Exercise requirements:
Restate all of the records below exactly. Do not carry over any image.

Collected data
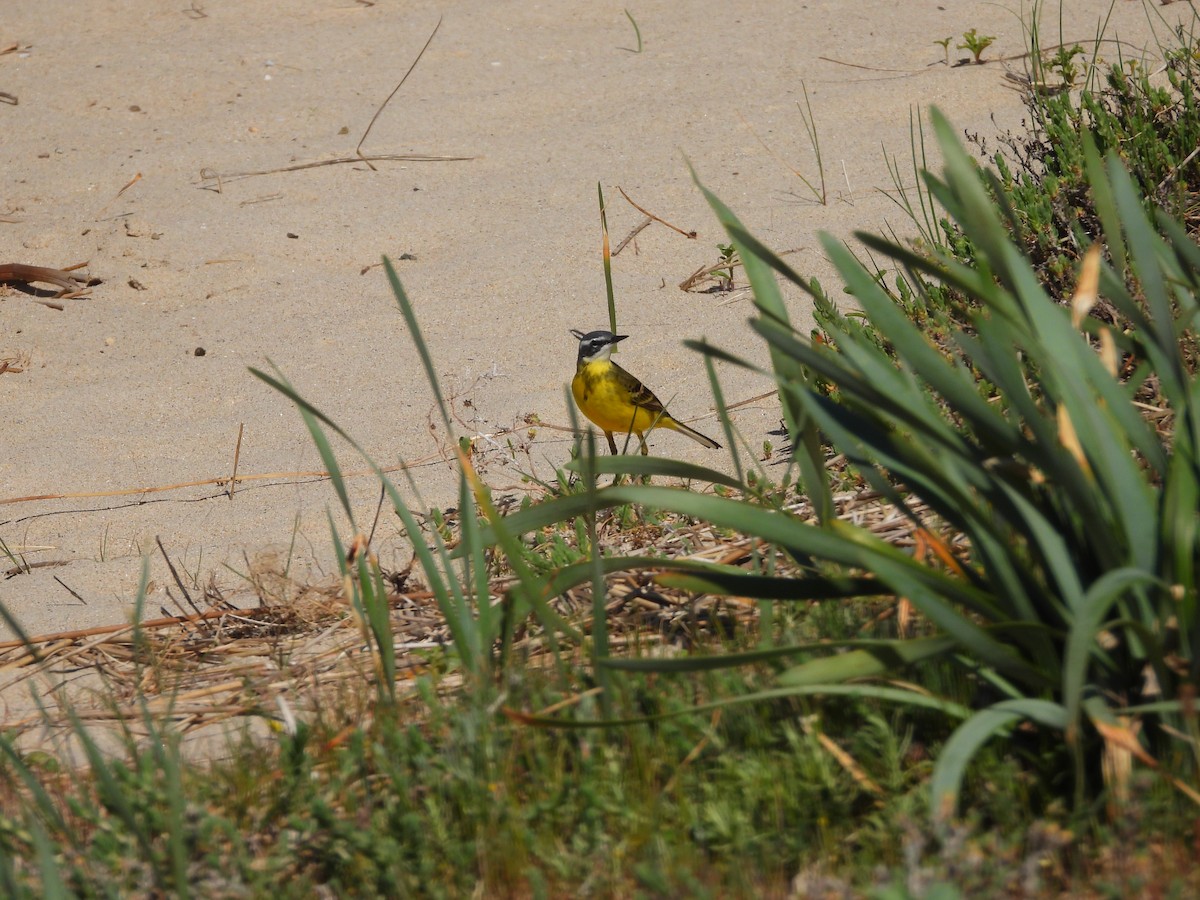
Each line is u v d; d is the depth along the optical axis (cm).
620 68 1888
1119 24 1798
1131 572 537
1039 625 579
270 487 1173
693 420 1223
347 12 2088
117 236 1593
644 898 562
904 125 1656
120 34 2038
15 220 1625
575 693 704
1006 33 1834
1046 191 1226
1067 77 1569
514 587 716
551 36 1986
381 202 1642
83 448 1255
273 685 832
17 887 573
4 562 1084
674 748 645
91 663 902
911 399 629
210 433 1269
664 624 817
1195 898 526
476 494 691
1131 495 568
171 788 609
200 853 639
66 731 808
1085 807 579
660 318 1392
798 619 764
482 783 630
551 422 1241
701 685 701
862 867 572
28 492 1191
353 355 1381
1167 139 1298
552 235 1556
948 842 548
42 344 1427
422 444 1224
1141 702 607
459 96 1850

Problem solution:
Each line is u v d; d is the depth along the optical axis (cm).
620 68 1888
1119 24 1798
1131 572 537
1039 625 579
270 487 1173
693 420 1223
347 12 2088
117 236 1593
644 898 562
904 125 1656
120 34 2038
15 220 1625
575 693 704
1006 33 1834
1046 191 1226
1067 77 1569
514 587 716
551 36 1986
381 202 1642
83 448 1255
273 685 832
17 887 573
4 562 1084
674 748 645
91 663 902
911 399 629
210 433 1269
664 624 817
1195 898 526
476 494 691
1131 495 568
171 788 609
200 853 639
66 731 808
1085 807 579
660 318 1392
798 619 764
482 783 630
551 422 1241
701 685 701
862 867 572
28 492 1191
353 355 1381
1167 139 1298
552 235 1556
948 842 548
42 344 1427
422 444 1224
1141 702 607
459 96 1850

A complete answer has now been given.